**SUPPLIED INFORMATION:**
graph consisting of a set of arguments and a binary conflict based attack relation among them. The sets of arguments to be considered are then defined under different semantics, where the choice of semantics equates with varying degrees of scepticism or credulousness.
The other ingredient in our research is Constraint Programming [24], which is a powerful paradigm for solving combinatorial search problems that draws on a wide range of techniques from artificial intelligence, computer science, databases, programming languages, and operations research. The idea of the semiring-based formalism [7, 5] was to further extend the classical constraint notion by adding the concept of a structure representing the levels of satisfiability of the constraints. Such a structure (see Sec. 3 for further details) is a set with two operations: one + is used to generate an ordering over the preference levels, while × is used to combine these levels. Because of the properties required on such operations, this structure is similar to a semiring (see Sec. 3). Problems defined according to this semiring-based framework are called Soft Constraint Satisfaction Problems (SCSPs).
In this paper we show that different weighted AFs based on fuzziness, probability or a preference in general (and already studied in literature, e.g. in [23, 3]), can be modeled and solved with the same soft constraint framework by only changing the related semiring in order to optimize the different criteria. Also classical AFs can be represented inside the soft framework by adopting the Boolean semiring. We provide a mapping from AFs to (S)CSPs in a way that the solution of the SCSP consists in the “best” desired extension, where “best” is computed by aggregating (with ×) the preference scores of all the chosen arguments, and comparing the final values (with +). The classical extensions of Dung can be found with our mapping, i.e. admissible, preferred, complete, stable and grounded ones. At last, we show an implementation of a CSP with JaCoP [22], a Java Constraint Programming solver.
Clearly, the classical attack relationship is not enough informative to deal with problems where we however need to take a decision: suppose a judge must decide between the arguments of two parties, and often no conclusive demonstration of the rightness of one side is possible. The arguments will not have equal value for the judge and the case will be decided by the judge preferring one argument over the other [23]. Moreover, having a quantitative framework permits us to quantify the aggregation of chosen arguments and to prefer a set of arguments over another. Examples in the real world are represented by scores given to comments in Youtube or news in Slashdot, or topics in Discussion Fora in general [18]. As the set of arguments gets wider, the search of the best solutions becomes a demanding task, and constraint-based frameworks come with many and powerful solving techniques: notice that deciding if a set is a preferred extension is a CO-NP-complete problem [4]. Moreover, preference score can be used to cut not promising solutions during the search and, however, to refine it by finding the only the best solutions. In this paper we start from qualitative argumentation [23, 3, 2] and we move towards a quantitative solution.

**ABOUT THIS EXERCISE:**
In this exercise, the data above is to be printed exactly.

**RESPONSE AREA:**
graph consisting of a set of arguments and a binary conflict based attack relation among them. The sets of arguments to be considered are then defined under different semantics, where the choice of semantics equates with varying degrees of scepticism or credulousness.
The other ingredient in our research is Constraint Programming [24], which is a powerful paradigm for solving combinatorial search problems that draws on a wide range of techniques from artificial intelligence, computer science, databases, programming languages, and operations research. The idea of the semiring-based formalism [7, 5] was to further extend the classical constraint notion by adding the concept of a structure representing the levels of satisfiability of the constraints. Such a structure (see Sec. 3 for further details) is a set with two operations: one + is used to generate an ordering over the preference levels, while × is used to combine these levels. Because of the properties required on such operations, this structure is similar to a semiring (see Sec. 3). Problems defined according to this semiring-based framework are called Soft Constraint Satisfaction Problems (SCSPs).
In this paper we show that different weighted AFs based on fuzziness, probability or a preference in general (and already studied in literature, e.g. in [23, 3]), can be modeled and solved with the same soft constraint framework by only changing the related semiring in order to optimize the different criteria. Also classical AFs can be represented inside the soft framework by adopting the Boolean semiring. We provide a mapping from AFs to (S)CSPs in a way that the solution of the SCSP consists in the “best” desired extension, where “best” is computed by aggregating (with ×) the preference scores of all the chosen arguments, and comparing the final values (with +). The classical extensions of Dung can be found with our mapping, i.e. admissible, preferred, complete, stable and grounded ones. At last, we show an implementation of a CSP with JaCoP [22], a Java Constraint Programming solver.
Clearly, the classical attack relationship is not enough informative to deal with problems where we however need to take a decision: suppose a judge must decide between the arguments of two parties, and often no conclusive demonstration of the rightness of one side is possible. The arguments will not have equal value for the judge and the case will be decided by the judge preferring one argument over the other [23]. Moreover, having a quantitative framework permits us to quantify the aggregation of chosen arguments and to prefer a set of arguments over another. Examples in the real world are represented by scores given to comments in Youtube or news in Slashdot, or topics in Discussion Fora in general [18]. As the set of arguments gets wider, the search of the best solutions becomes a demanding task, and constraint-based frameworks come with many and powerful solving techniques: notice that deciding if a set is a preferred extension is a CO-NP-complete problem [4]. Moreover, preference score can be used to cut not promising solutions during the search and, however, to refine it by finding the only the best solutions. In this paper we start from qualitative argumentation [23, 3, 2] and we move towards a quantitative solution.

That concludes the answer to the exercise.